The Bank's fourth population and health project in Bangladesh, which has disbursed around $780m over six years -- with $190m from the bank, $282m from other donors, and $310m from the Bangladeshi government.
Bangladesh today spends almost $12 per capita in the health sector, of which $4 comes from the public sector. Of the 63% spending from out of pocket, 46% is on drugs from private pharmacies, much of this spending is on partly or wholly ineffective or inappropriate medicines.

Out of pocket payment (OOP) and information payment
A less apparent but important source of private spending is under-the-table, or informal, payments by patients to public-sector providers. The analysis of WHR, 2002, indicated that most countries in South East Asia have more than 50 per cent of the revenue coming from OOP.
Recent studies in thana and district facilities in Bangladesh have found between 20-30 per cent of users reporting payments (CIET, Canada 2000). Payments vary between Taka 40-140 (Taka 10-27 on avervage for all patients). For large medical procedures payment can be considerably higher, Taka 1275 for normal delivery and Taka 4700 for caesarean section (Nahar, 1998).

Concept of resource
pooling in Bangladesh
"Pooling of resources" refers to "the accumulation of health assets on behalf of a population." By pooling of resources, the financial and health risks are spread and transferred among the population. The essence of "health insurance" is the pooling of funds and spreading the risk for illness and financing.
A significant bulk of health care financing in Bangladesh is coming from OOP and informal payment, which indicates that people are willing to pay for better care to supplement the resource-starved and ineffective public health sector.
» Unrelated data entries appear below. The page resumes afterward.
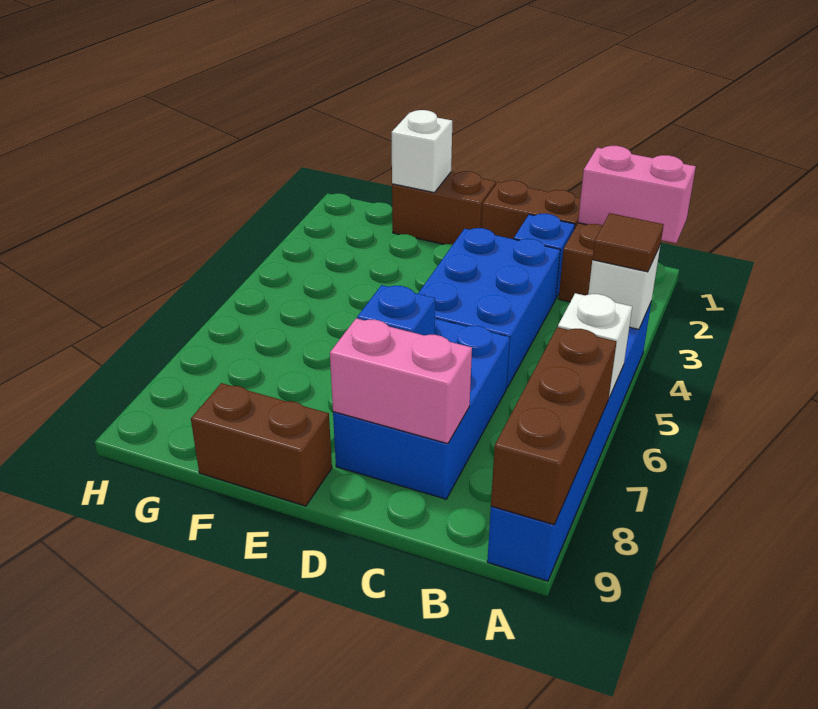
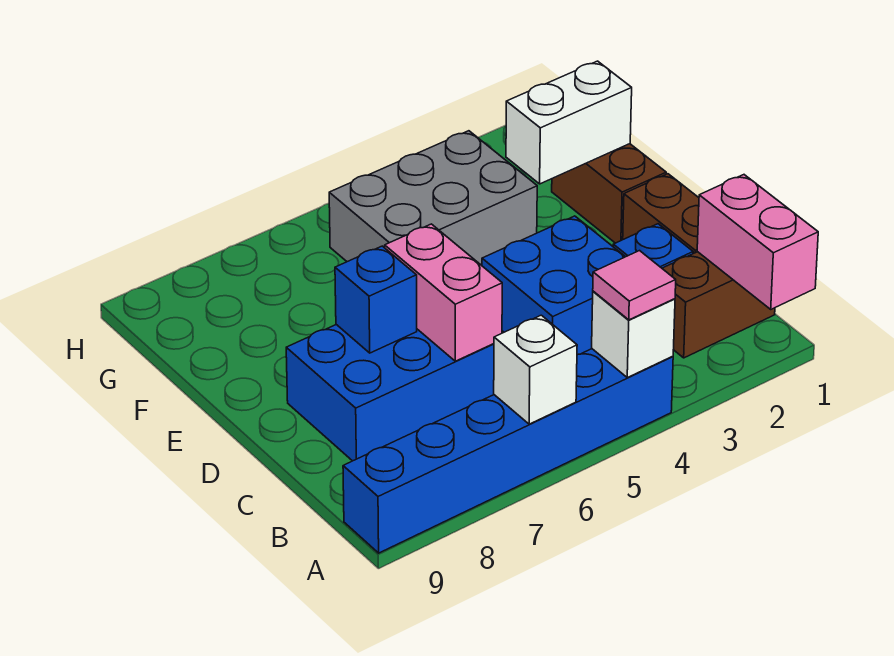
brown tile A4 level 3 -> pink tile A4 level 3
brown brick A7:A9 level 2 -> none
blue brick C3:D5 level 1 -> blue brick C3:D4 level 1
pink brick C8:D8 level 2 -> pink brick C6:D6 level 2
brown brick E9:F9 level 1 -> none
white brick F1 level 2 -> white brick F1:F2 level 2
none -> grey brick F3:G5 level 1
An implication is that households are forced to pay for health care when their ability to pay is at its lowest limit. Channelling this money into an organised health insurance scheme would reduce payment at time of illness and spread the cost of care across time and individuals.
A limited resource means that much of the allocation is spent on building and staff, with little left over to purchase medicines and other supplies. Based on an income related contribution (average premium of Taka 500 per person annually, or Taka2000-2500 per household), social insurance could contribute up to 8 per cent additional revenue for the sector, and community insurance would extend funding by at least another 4 per cent (HEU, 2001).
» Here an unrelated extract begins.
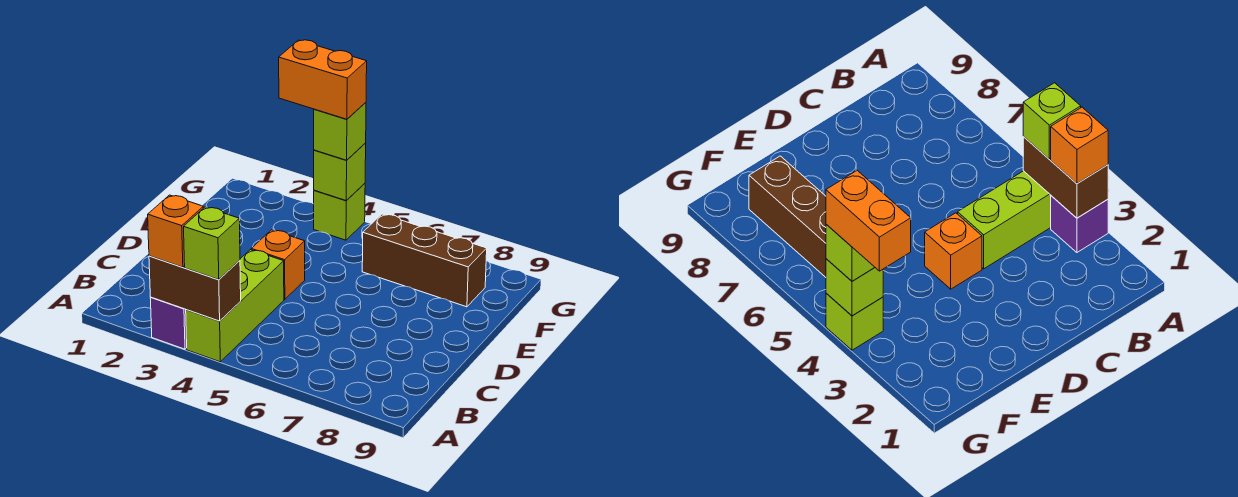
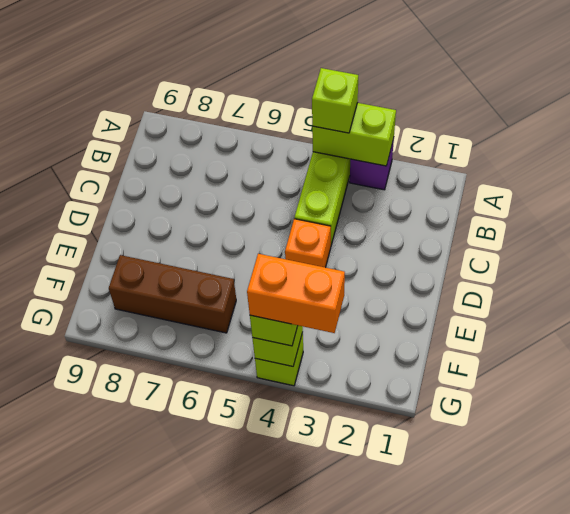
brown brick A3:A4 level 2 -> lime brick A3:A4 level 2
orange brick A3 level 3 -> none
A good financing system must envisage contributions based on ability to pay, distribution based on need, reduction of the burden of unexpected catastrophic risks, and must be managed in a way that is accepted as transparent and trustworthy.
There should be progressive taxation for the higher income groups, and universalisation of access to health services by subsidising the poor using both local and outside funds coming both from inside and outside the health sector (in Vietnam, it has been proposed that, in rural areas: The government should end up paying 75 per cent of all health care costs; the community 10 per cent; foreign aid 10 per cent; and user fees 5 per cent. In urban areas: taxes should cover 50-60 per cent of the costs; health insurance 20-25 per cent; fees 10 per cent; and foreign aid 5 per cent).
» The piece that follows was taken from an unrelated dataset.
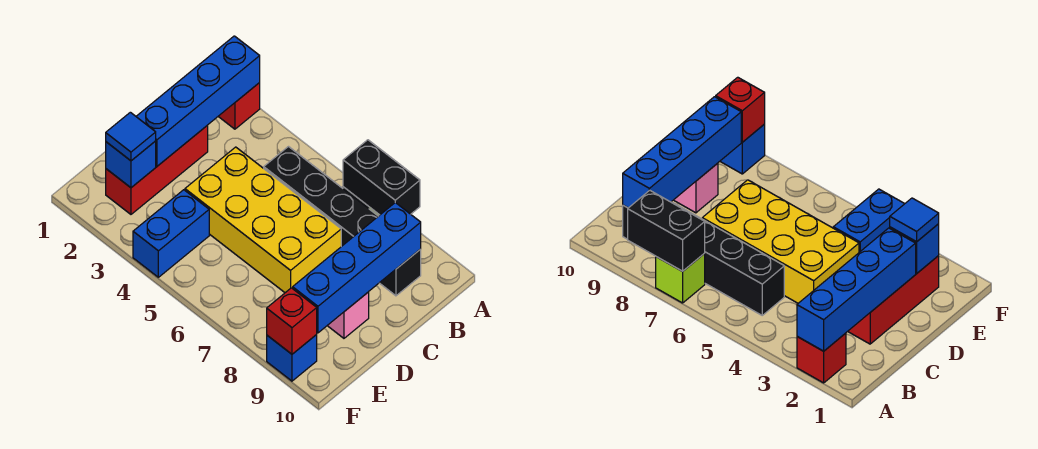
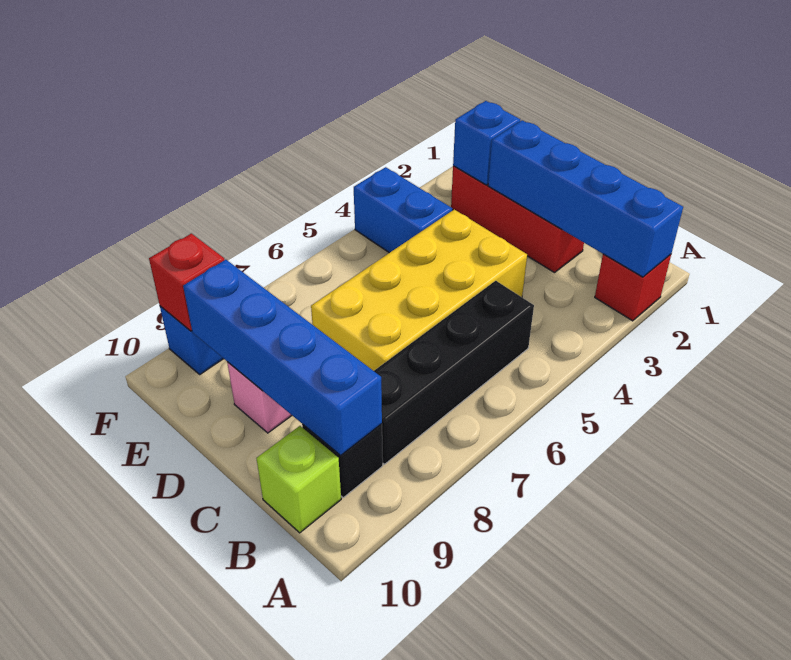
lime brick A7 level 1 -> lime brick B10 level 1
black brick A7:A8 level 2 -> none
blue tile E2 level 3 -> none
There is no escape. In one way or another, the government has to increase its health spending. The main challenge will ultimately be to convince people that what is proposed is for them to reduce their "envelope payments," and, instead, pay a clearly identified local health tax with safety net for the poor.
If a strong argument is to be made for these resources to be channelled into the public sector, or other forms of organised financing, society must be convinced that the resources will be used effectively. Without this assurance, it is likely to prove impossible for the policy makers to convince the public that health service resource mobilisation is not "just another tax," and evade it accordingly.

Dr. Zulfiquer Ahmed Amin, a physician, is specialist in Public Health Administration and Health Economics.